## OBJECTIVE
Please count the lines in the rows below that contain the string "label" and give only that number.

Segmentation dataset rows

= = = = = = =

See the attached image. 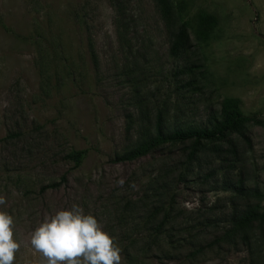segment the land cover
Masks as SVG:
<instances>
[{
  "label": "rangeland",
  "instance_id": "obj_1",
  "mask_svg": "<svg viewBox=\"0 0 264 264\" xmlns=\"http://www.w3.org/2000/svg\"><path fill=\"white\" fill-rule=\"evenodd\" d=\"M175 1L190 25L198 11L216 24L205 42L188 26L171 55L175 27L155 0H0V211L20 244L13 264H41L31 233L73 205L123 264H264V0ZM231 96L261 123L190 158L183 142L112 161L158 123L209 126ZM70 149L85 150L78 167ZM251 209L262 216L235 224Z\"/></svg>",
  "mask_w": 264,
  "mask_h": 264
},
{
  "label": "trees",
  "instance_id": "obj_2",
  "mask_svg": "<svg viewBox=\"0 0 264 264\" xmlns=\"http://www.w3.org/2000/svg\"><path fill=\"white\" fill-rule=\"evenodd\" d=\"M158 12L161 17L170 26H174L172 32V41L169 45V53L175 55L188 41V26H191L192 34L199 42H205L209 39L211 31L216 24L214 15L198 11L193 18V26L189 21L183 19L179 13L180 4L175 0H155ZM209 126L186 125L173 127L168 131H163L158 123L154 134L146 139L135 143L121 154L112 158L114 162H131L137 158L145 156L147 153L156 147L164 144L187 143V157H192L196 152L204 147L207 143H212L219 140L224 134L235 131L246 122L260 124L261 121L254 115H245L238 106V101L233 96L226 97L220 104V109L217 116L212 117ZM157 119H160L159 116ZM85 150L70 149L64 157L73 162L74 167L81 164ZM60 182L65 181V174L60 176ZM58 184H47L44 187H52ZM44 187H41L43 190ZM262 212L257 213L256 210H248L235 221L237 225H243L252 219L262 216ZM159 228V227H158Z\"/></svg>",
  "mask_w": 264,
  "mask_h": 264
},
{
  "label": "clouds",
  "instance_id": "obj_3",
  "mask_svg": "<svg viewBox=\"0 0 264 264\" xmlns=\"http://www.w3.org/2000/svg\"><path fill=\"white\" fill-rule=\"evenodd\" d=\"M5 204L0 196V205ZM13 226V217L0 211V264H13L20 248L13 238ZM30 244L41 254V264H123L114 239L102 231L95 217L84 215L77 205L41 223L31 233Z\"/></svg>",
  "mask_w": 264,
  "mask_h": 264
}]
</instances>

= = = = = = =

## TASK SOLUTION
3